In truth, that was why I was so keen on making Lefty and Righty in the first place. Not having arms was bad enough, but not being able to use magic cut me off from most of modern life. I wasn’t convinced by Arryn’s tale of being completely mundane yet, but if he was I could empathise with how debilitating it could be.
“Anyway, I should probably head home.” Aniya said, turning down the fires in the forge. “I stocked up the fridge with some food, so eat before you turn in for the night.”
“Alright. I’ll be heading out in the evenings for the next few weeks, so don’t wait up for me.”
I started putting together a snack while my mentor packed up her things and left. I put my five bean, extra spicy, free-range gryphon meat burrito on a plate and sent Lefty up to the loft with it and followed it up with the ladder.
I remember first moving here, and this ladder was a nightmare. I didn’t remember the day Aniya took me in, but I remember this stupid ladder. She told me that she was walking to work one day and saw this tiny, armless thing sitting on the side of the road, completely out of it and covered in dirt and scratches. She took me in, trying to find my parents, but never did. She didn’t have any space at her company-issued apartment for me, but cleared out the loft and filled it with things for me. I loved the loft, but getting up a ladder without arms is very difficult, to say the least. For a while she built a pulley system, then a floating disk to get me up there easier, but after a while I saw the ladder as a challenge. I didn’t want to let it beat me. I wanted to be stronger.

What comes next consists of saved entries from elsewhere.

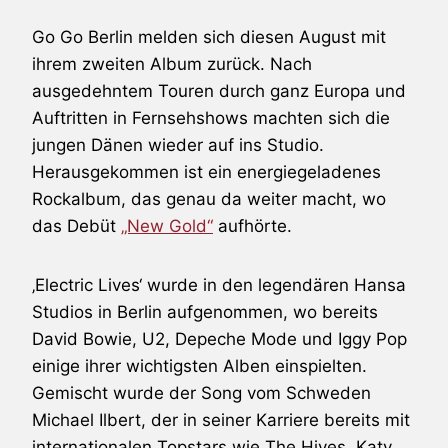
Go Go Berlin
melden sich diesen August mit
ihrem zweiten Album zurück. Nach
ausgedehntem Touren durch ganz Europa und
Auftritten in Fernsehshows machten sich die
jungen Dänen wieder auf ins Studio.
Herausgekommen ist ein energiegeladenes
Rockalbum, das genau da weiter macht, wo
das Debüt
„New Gold“
aufhörte.
‚Electric Lives‘ wurde in den legendären Hansa
Studios in Berlin aufgenommen, wo bereits
David Bowie
,
U2
,
Depeche Mode
und
Iggy Pop
einige ihrer wichtigsten Alben einspielten.
Gemischt wurde der Song vom Schweden
Michael Ilbert, der in seiner Karriere bereits mit
internationalen Topstars wie
The Hives
, Katy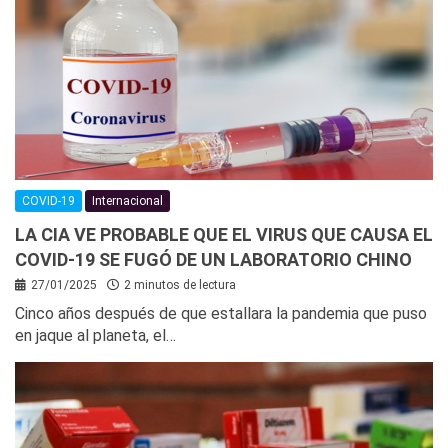
COVID-19
Internacional
LA CIA VE PROBABLE QUE EL VIRUS QUE CAUSA EL
COVID-19 SE FUGÓ DE UN LABORATORIO CHINO
27/01/2025
2 minutos de lectura
Cinco años después de que estallara la pandemia que puso
en jaque al planeta, el…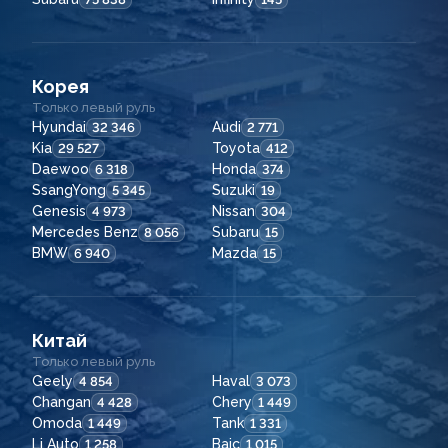
Корея
Только левый руль
Hyundai
Audi
32 346
2 771
Kia
Toyota
29 527
412
Daewoo
Honda
6 318
374
SsangYong
Suzuki
5 345
19
Genesis
Nissan
4 973
304
Mercedes Benz
Subaru
8 056
15
BMW
Mazda
6 940
15
Китай
Только левый руль
Geely
Haval
4 854
3 073
Changan
Chery
4 428
1 449
Omoda
Tank
1 449
1 331
Li Auto
Baic
1 258
1 015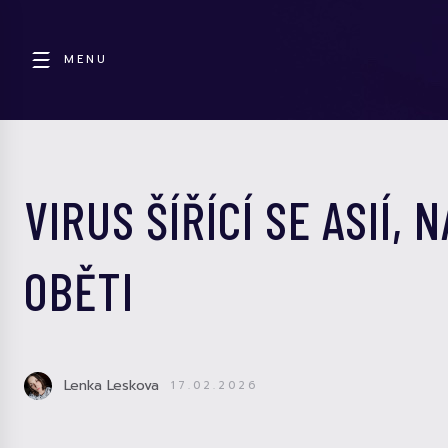
MENU
VIRUS ŠÍŘÍCÍ SE ASIÍ,
OBĚTI
Lenka Leskova
17.02.2026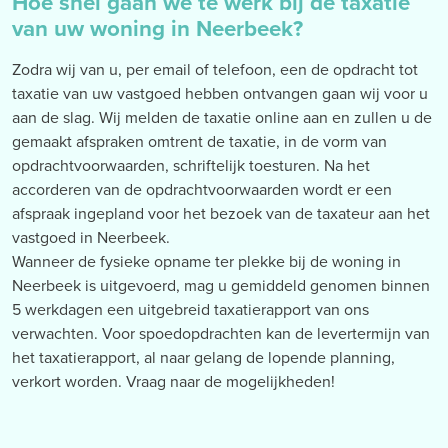
Hoe snel gaan we te werk bij de taxatie
van uw woning in Neerbeek?
Zodra wij van u, per email of telefoon, een de opdracht tot
taxatie van uw vastgoed hebben ontvangen gaan wij voor u
aan de slag. Wij melden de taxatie online aan en zullen u de
gemaakt afspraken omtrent de taxatie, in de vorm van
opdrachtvoorwaarden, schriftelijk toesturen. Na het
accorderen van de opdrachtvoorwaarden wordt er een
afspraak ingepland voor het bezoek van de taxateur aan het
vastgoed in Neerbeek.
Wanneer de fysieke opname ter plekke bij de woning in
Neerbeek is uitgevoerd, mag u gemiddeld genomen binnen
5 werkdagen een uitgebreid taxatierapport van ons
verwachten. Voor spoedopdrachten kan de levertermijn van
het taxatierapport, al naar gelang de lopende planning,
verkort worden. Vraag naar de mogelijkheden!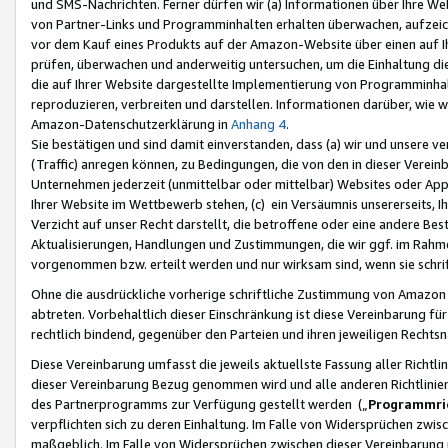
und SMS-Nachrichten. Ferner dürfen wir (a) Informationen über Ihre We
von Partner-Links und Programminhalten erhalten überwachen, aufzei
vor dem Kauf eines Produkts auf der Amazon-Website über einen auf Ih
prüfen, überwachen und anderweitig untersuchen, um die Einhaltung dies
die auf Ihrer Website dargestellte Implementierung von Programminhalt
reproduzieren, verbreiten und darstellen. Informationen darüber, wie w
Amazon-Datenschutzerklärung in
Anhang 4
.
Sie bestätigen und sind damit einverstanden, dass (a) wir und unsere 
(Traffic) anregen können, zu Bedingungen, die von den in dieser Vere
Unternehmen jederzeit (unmittelbar oder mittelbar) Websites oder Appl
Ihrer Website im Wettbewerb stehen, (c) ein Versäumnis unsererseits, I
Verzicht auf unser Recht darstellt, die betroffene oder eine andere B
Aktualisierungen, Handlungen und Zustimmungen, die wir ggf. im Rahme
vorgenommen bzw. erteilt werden und nur wirksam sind, wenn sie schri
Ohne die ausdrückliche vorherige schriftliche Zustimmung von Amazon
abtreten. Vorbehaltlich dieser Einschränkung ist diese Vereinbarung f
rechtlich bindend, gegenüber den Parteien und ihren jeweiligen Rech
Diese Vereinbarung umfasst die jeweils aktuellste Fassung aller Richtli
dieser Vereinbarung Bezug genommen wird und alle anderen Richtlinie
des Partnerprogramms zur Verfügung gestellt werden („
Programmric
verpflichten sich zu deren Einhaltung. Im Falle von Widersprüchen zwi
maßgeblich. Im Falle von Widersprüchen zwischen dieser Vereinbarun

Now, it’s no longer a challenge, but those memories remain. My space in the loft was very special to me, and hadn’t changed much as I grew up. Various racks with personal projects filled the perimeter of the space. Blueprints and notes covered every inch of the low sloped ceilings, and a pair of skylights shone the lights of the city in through the gaps in the paper. There was a small bed covered in dozens of various plushies that Ariya had hand made me when I was little to get me to warm up to her.
It worked.
I collapsed onto my bed, sending a stuffed manticore rolling on to the carpeted floor, and began to plan.
I don’t trust Fyron at all. Or Wyll and Arryn for that matter. But they might have information that I need to know. I don’t have to commit to anything too shady, just grab whatever knowledge I can and run with it.
My mind settled, I drifted off to sleep.